Why, how could anybody be worse off than if
they got lung trouble and boils as big as your fist like those
girls over in the tobacco factory?"
"You needn't tell me about work," said Susan. "The streets
are full of wrecks from work--and the hospitals--and the
graveyard over on the Island. You can always go to that
slavery. But I mean a respectable life, with everything better."
"Has one of those swell women from uptown been after you?"

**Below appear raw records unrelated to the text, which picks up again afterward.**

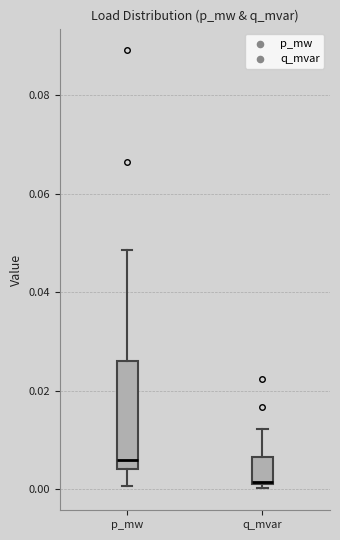

Where is the upper edge of the box for q_mvar on the y-axis? The values are not printed on the chart, so give them approximately, as read against the axis.

0.006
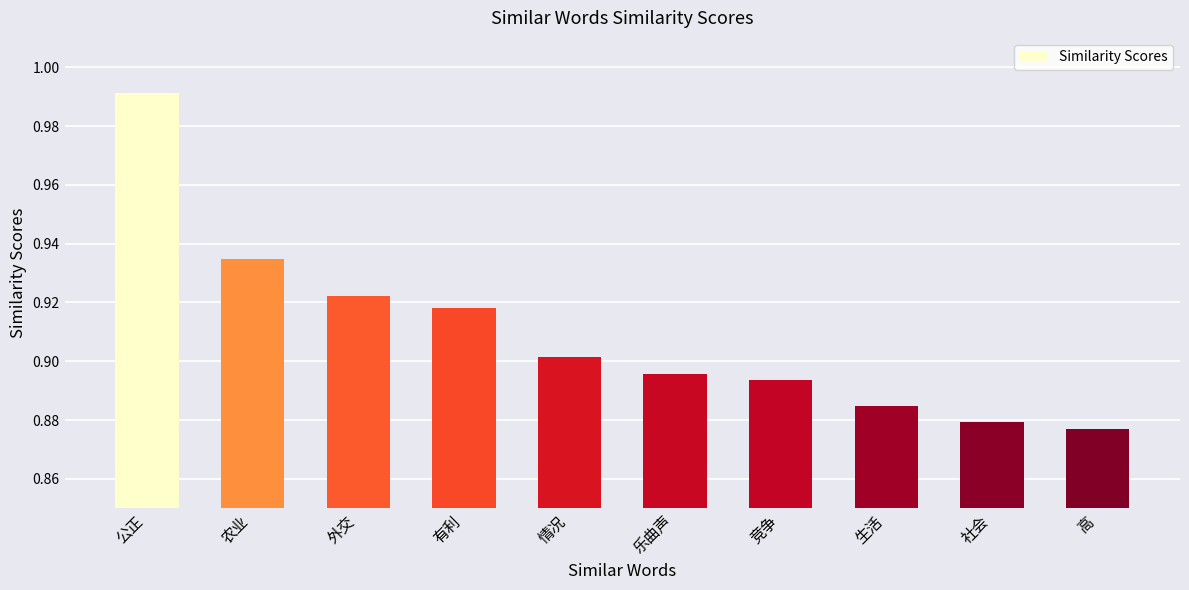

Rank the categories by value from highest to lowest.

公正, 农业, 外交, 有利, 情况, 乐曲声, 竞争, 生活, 社会, 高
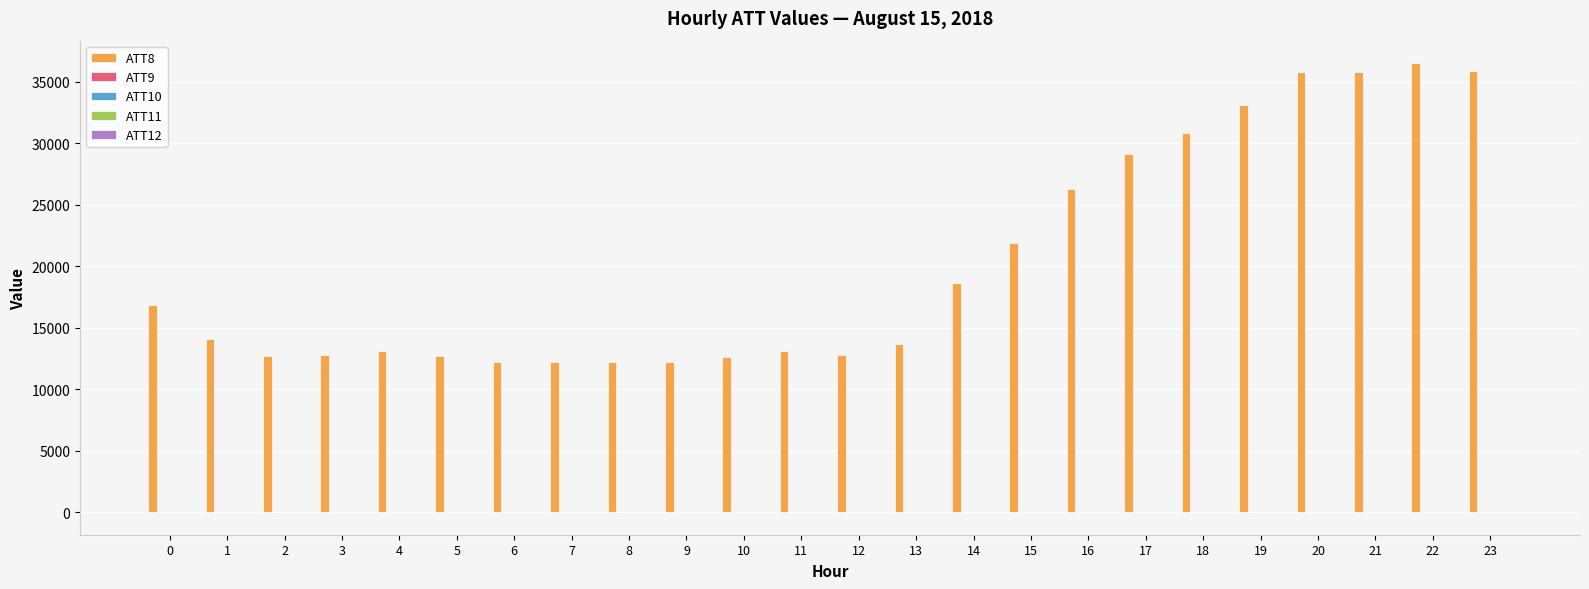

What is the spread (max minus min) of values at 5?

12703.8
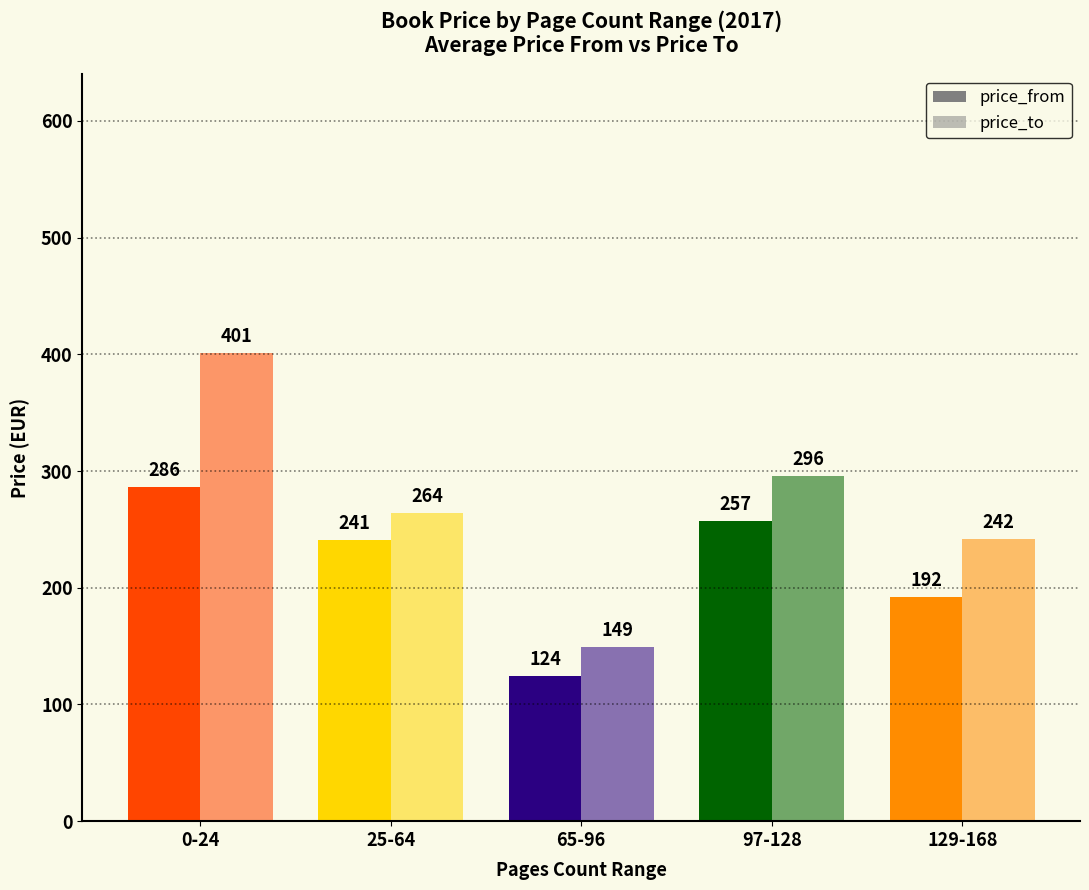

At which category does the chart reach its peak across all series?

0-24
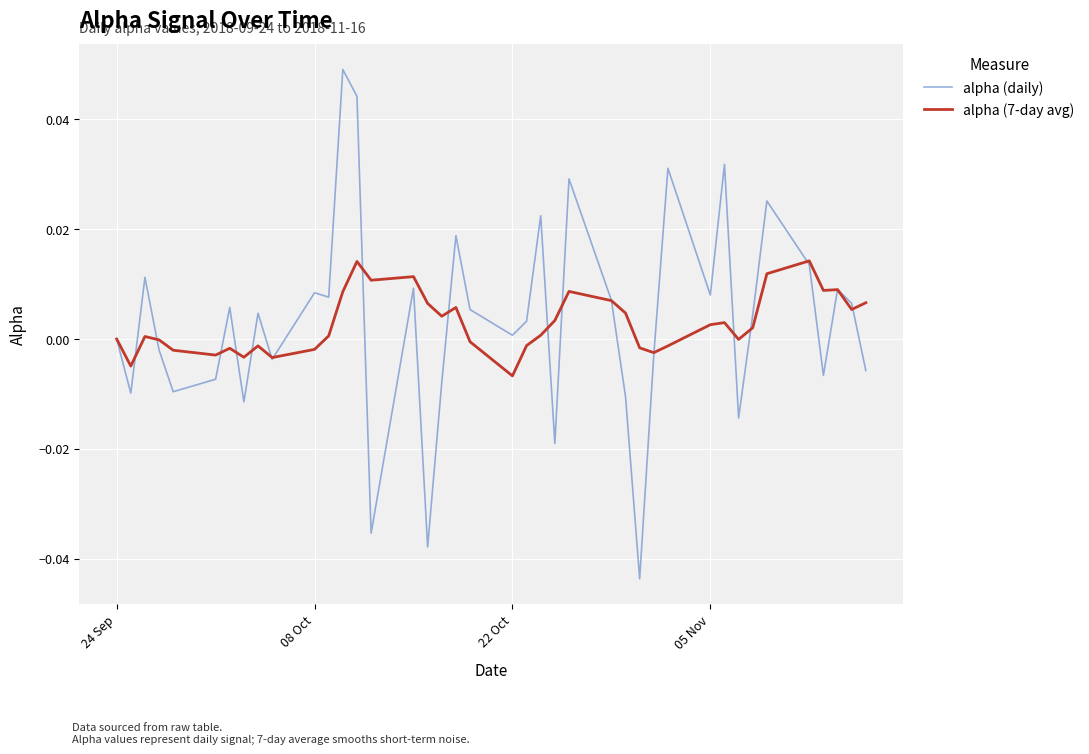

Which series has the largest range (max minus min)?

alpha (daily)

"No. This isn't a pious pipe dream."
"You sound like it. One of them swell silk smarties got at me
when I was in the hospital with the fever. She was a
bird--she was. She handed me a line of grand talk, and I,
being sort of weak with sickness, took it in. Well, when she
got right down to business, what did she want me to do? Be a
dressmaker or a lady's maid. Me work twelve, fourteen, God
knows how many hours--be too tired to have any fun--travel
round with dead ones--be a doormat for a lot of cheap people
that are tryin' to make out they ain't human like the rest of
us. _Me!_ And when I said, `No, thank you,' what do you think?"
"Did she offer to get you a good home in the country?" said Susan.
"That was it. The _country!_ The nerve of her! But I called
her bluff, all right, all right. I says to her, `Are you
going to the country to live?' And she reared at _me_ daring
to question _her_, and said she wasn't.